LEWISTON — Monika Langley’s daughter didn’t come to watch her graduate.

You can’t blame the kid, really. She’s only 8 days old. Langley, of Lewiston, was one of more than 600 people to graduate Thursday night from Central Maine Community College. As far as anyone knows, she was the only student to don the cap and gown just a week after delivering a child who came weeks early.

“I’m hurting,” the 25-year-old Lewiston woman said, standing in line and waiting to be marched out with her fellow students. “I’d really kind of like to go sit down. I thought I was going to make it through this, but I don’t know.”

Spoiler alert: Langley was there when her name was called and she was smiling plenty. The 2004 Lewiston High School graduate got her diploma and generally wowed the other students and faculty.

“She gave birth just a couple of days ago,” adviser Elaine Barry said. “And she’s right out there with the rest of them. She’s one of my favorite people on the face of the earth.”

Of the 611 graduates, 76 were in general studies, Barry said. That’s a record for the school. Of course, just about everything was a record — it was the largest class to graduate from CMCC and statewide, more people are getting diplomas from the state’s community college than ever.

With so many graduates on hand, the action in the narrow hallways at the Androscoggin Bank Colisee resembled backstage at the Oscars. School advisers and ceremony organizers were frantically trying to keep the graduates calm and the procession orderly. They glided from one end of the hall to the other, taking head counts and trying to keep the students arranged alphabetically.

“There are a lot of jitters,” said registrar Sonya Sampson. “But it’s good. They’ve done a lot of good work to get here. Big class, big excitement.”

There are a lot of stories in a graduating class of that size. Parents graduating alongside sons and daughters, people getting their diplomas against great odds; feel-good stories fit for framing. Barry, the adviser, seemed to know them all. Walking up and down the hallways just before show time, she pointed out students and briefly described their paths to success.

“This is very sentimental for me,” Barry said. “I know all of these faces.”

Sentimental for a lot of people, as it turns out. The stands were crammed full of family and friends of the graduates. They hooted and hollered and took pictures all night long.

“Without your support,” Christopher McCormick, president and CEO of L.L. Bean, told the proud, buzzing crowd, “their stories would have had different endings.”

McCormick addressed the graduating class with a speech that was both stirring and reflective. He recalled his graduation 34 years ago from a college in Connecticut. He had no idea he would rise to the top position with L.L. Bean, he said. He simply set out to do his best and to enjoy it as much as possible.

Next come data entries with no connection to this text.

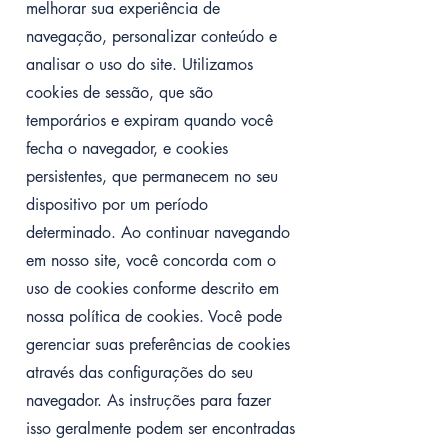
melhorar sua experiência de
navegação, personalizar conteúdo e
analisar o uso do site. Utilizamos
cookies de sessão, que são
temporários e expiram quando você
fecha o navegador, e cookies
persistentes, que permanecem no seu
dispositivo por um período
determinado. Ao continuar navegando
em nosso site, você concorda com o
uso de cookies conforme descrito em
nossa política de cookies. Você pode
gerenciar suas preferências de cookies
através das configurações do seu
navegador. As instruções para fazer
isso geralmente podem ser encontradas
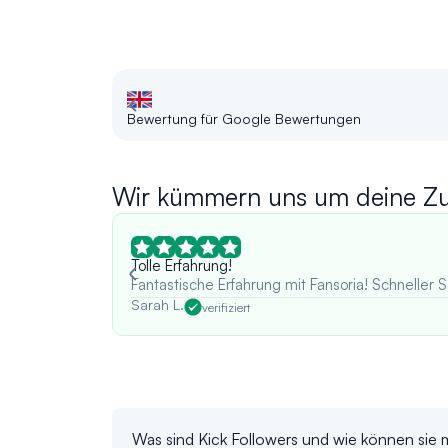
Bewertung für Google Bewertungen
Wir kümmern uns um deine Zuf
Tolle Erfahrung!
Fantastische Erfahrung mit Fansoria! Schneller S
Sarah L.
verifiziert
Was sind Kick Followers und wie können sie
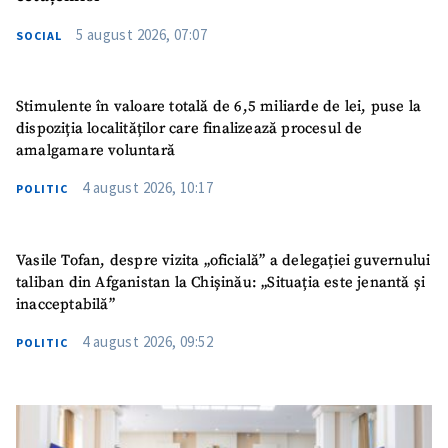
5 august 2026, 07:07
SOCIAL
Stimulente în valoare totală de 6,5 miliarde de lei, puse la
dispoziția localităților care finalizează procesul de
amalgamare voluntară
4 august 2026, 10:17
POLITIC
Vasile Tofan, despre vizita „oficială” a delegației guvernului
taliban din Afganistan la Chișinău: „Situația este jenantă și
inacceptabilă”
4 august 2026, 09:52
POLITIC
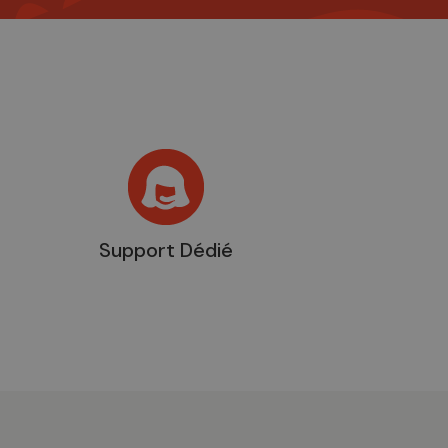
Support Dédié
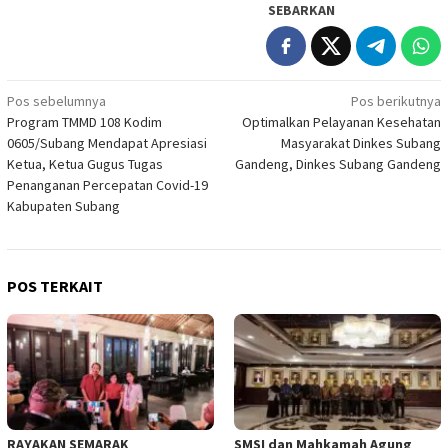
SEBARKAN
Navigasi
Pos sebelumnya
Pos berikutnya
Program TMMD 108 Kodim
Optimalkan Pelayanan Kesehatan
pos
0605/Subang Mendapat Apresiasi
Masyarakat Dinkes Subang
Ketua, Ketua Gugus Tugas
Gandeng, Dinkes Subang Gandeng
Penanganan Percepatan Covid-19
Kabupaten Subang
POS TERKAIT
RAYAKAN SEMARAK
SMSI dan Mahkamah Agung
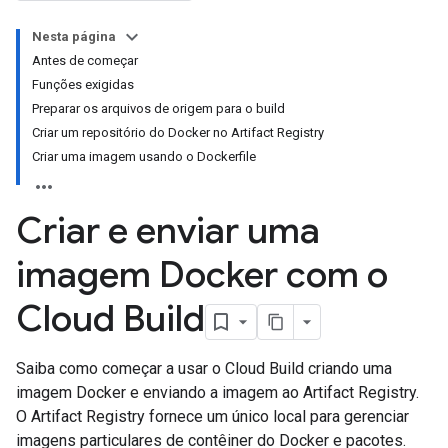
Nesta página
Antes de começar
Funções exigidas
Preparar os arquivos de origem para o build
Criar um repositório do Docker no Artifact Registry
Criar uma imagem usando o Dockerfile
Criar e enviar uma
imagem Docker com o
Cloud Build
Saiba como começar a usar o Cloud Build criando uma
imagem Docker e enviando a imagem ao Artifact Registry.
O Artifact Registry fornece um único local para gerenciar
imagens particulares de contêiner do Docker e pacotes.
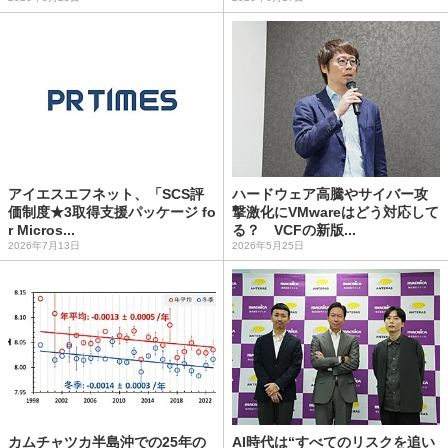
アイエスエフネット、「SCS評
ハードウェア高騰やサイバー攻
価制度★3取得支援パッケージ fo
撃激化にVMwareはどう対応して
r Micros...
る？ VCFの新版...
2026年7月13日
2026年5月25日
カムチャツカ半島沖での25年の
AI時代は“すべてのリスクを追い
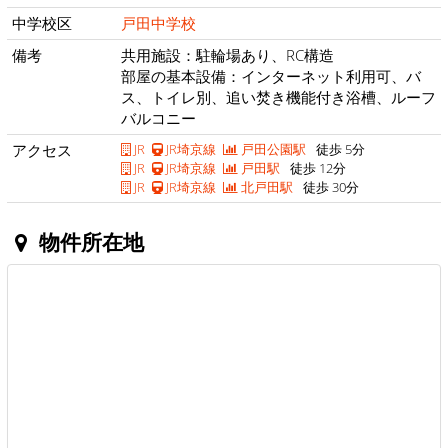
中学校区
戸田中学校
備考
共用施設：駐輪場あり、RC構造
部屋の基本設備：インターネット利用可、バ
ス、トイレ別、追い焚き機能付き浴槽、ルーフ
バルコニー
アクセス
JR
JR埼京線
戸田公園駅
徒歩 5分
JR
JR埼京線
戸田駅
徒歩 12分
JR
JR埼京線
北戸田駅
徒歩 30分
物件所在地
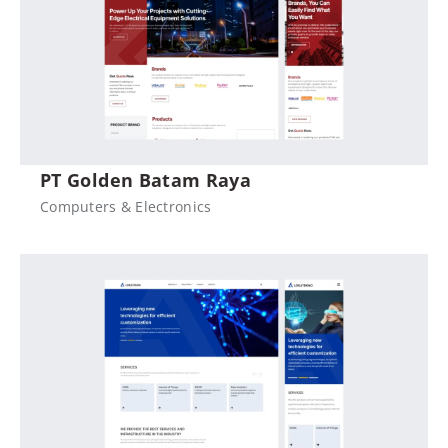
PT Golden Batam Raya
Computers & Electronics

“The only way to do great work,” he told the class, “is to love what you do. Seeking out the higher purpose in your work is now up to you.”

And then it was time. One by one, the students rose from their chairs and came forward to collect their diplomas. The future engineers, mechanics, nurses, teachers, architects and business leaders were set free from the college and sent out to make their marks.

“You will never know,” Knapp told them, “how much you have enriched the lives of the faculty and staff of the college.”

As for Langley, she plans to pursue a career in adult education and training at St. Joseph’s College in Standish. And when you give it some thought, maybe her daughter Sophia Grillo didn’t arrive three weeks early to hamper her mother’s graduating night. Maybe she just wanted to be around when it happened.

“It’s pretty awesome,” Langley said.